Mr Livingstone was found to have carbon monoxide saturation of 50 per cent in his blood, his wife a slightly higher saturation of 57 per cent.
The police investigation blamed the wood heater, the only source of smoke in the home.
“So many people have stopped me and said, we must get our chimney and flue cleaned,” Sue said this week, after the public release of the coroner’s report into their deaths.
“I just feel it’s really important people do check up on that. We thought Dad had his cleaned, we thought he had paid to have the chimney and fireplace maintained, the neighbour said she saw the workers on the roof…but we don’t know anything else.
“So it’s important to check that it is being cleaned properly and by who.
“They were such senseless deaths. I feel people need to know its important to maintain their fires and wood heaters.”
According to the Firewood Association of Australia, even in a correctly operated wood heater or fireplace, some of the combustion gases will condense on the inside of the flue or chimney as a black tar-like substance called creosote.
“If this substance is allowed to build up it will restrict the air flow in the heater or fireplace, reducing its efficiency. Eventually a build up of creosote can completely block the flue, making the fire impossible to operate. One sign of a blocked flue is smoke coming into the room when you open the heater door.
“Creosote appearing on the glass door is another indication that your heater is not working properly. Because creosote is flammable, if the chimney or flue gets hot enough the creosote can catch alight, causing a dangerous chimney fire.
“It is strongly recommended that you remove creosote build up regularly, at most every two years. This is best done by engaging a chimney sweep who will have all of the right equipment. If you decide to tackle this task yourself you need to be aware of the risks of working at a height and should use appropriate access and fall protection equipment.

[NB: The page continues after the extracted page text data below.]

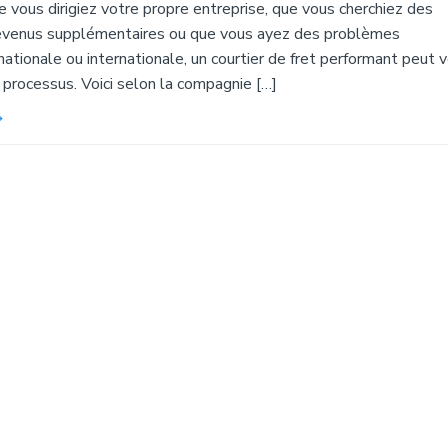
 vous dirigiez votre propre entreprise, que vous cherchiez des
evenus supplémentaires ou que vous ayez des problèmes
nationale ou internationale, un courtier de fret performant peut 
 processus. Voici selon la compagnie […]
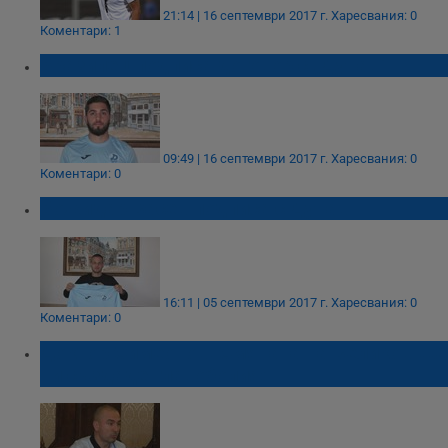
21:14 | 16 септември 2017 г.
Харесвания: 0
Коментари: 1
Бразилец подписа договор с „Дунав“
09:49 | 16 септември 2017 г.
Харесвания: 0
Коментари: 0
Божидар Васев подписа с Дунав
16:11 | 05 септември 2017 г.
Харесвания: 0
Коментари: 0
Доктор Симеонов: Смяната на Великов ще
ни създаде главоболия!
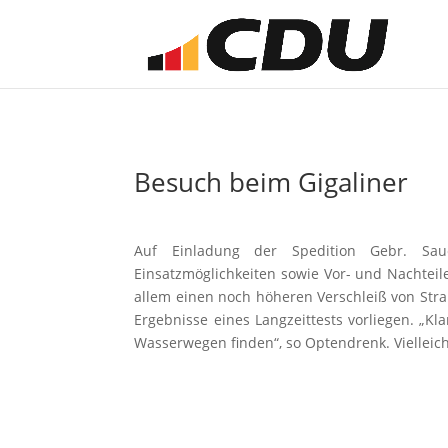
Besuch beim Gigaliner
Auf Einladung der Spedition Gebr. Sau
Einsatzmöglichkeiten sowie Vor- und Nachteile
allem einen noch höheren Verschleiß von Str
Ergebnisse eines Langzeittests vorliegen. „K
Wasserwegen finden“, so Optendrenk. Vielleic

“If you have a slow combustion heater you need to check the door seal for wear or damage, and replace it when necessary. These heaters rely on a good airtight seal around the door to work properly. Cracked glass in doors should be replaced as soon as possible.
“Slow combustion heaters have a baffle between the fire and the flue. Soot build up on this baffle reduces and will eventually totally block air flow to the flue. Removing soot from the baffle is an essential part of regular heater maintenance.
“When the fire is out and the ash bed and baffle have been cleaned you can inspect the firebox, baffle plate and the sides of the heater for signs of deterioration. Some rust and flaking of metal is to be expected but this should not be so great that it might lead to a hole forming.
“Most heater retailers will be able to provide spares or recommend someone who can repair your wood heater.”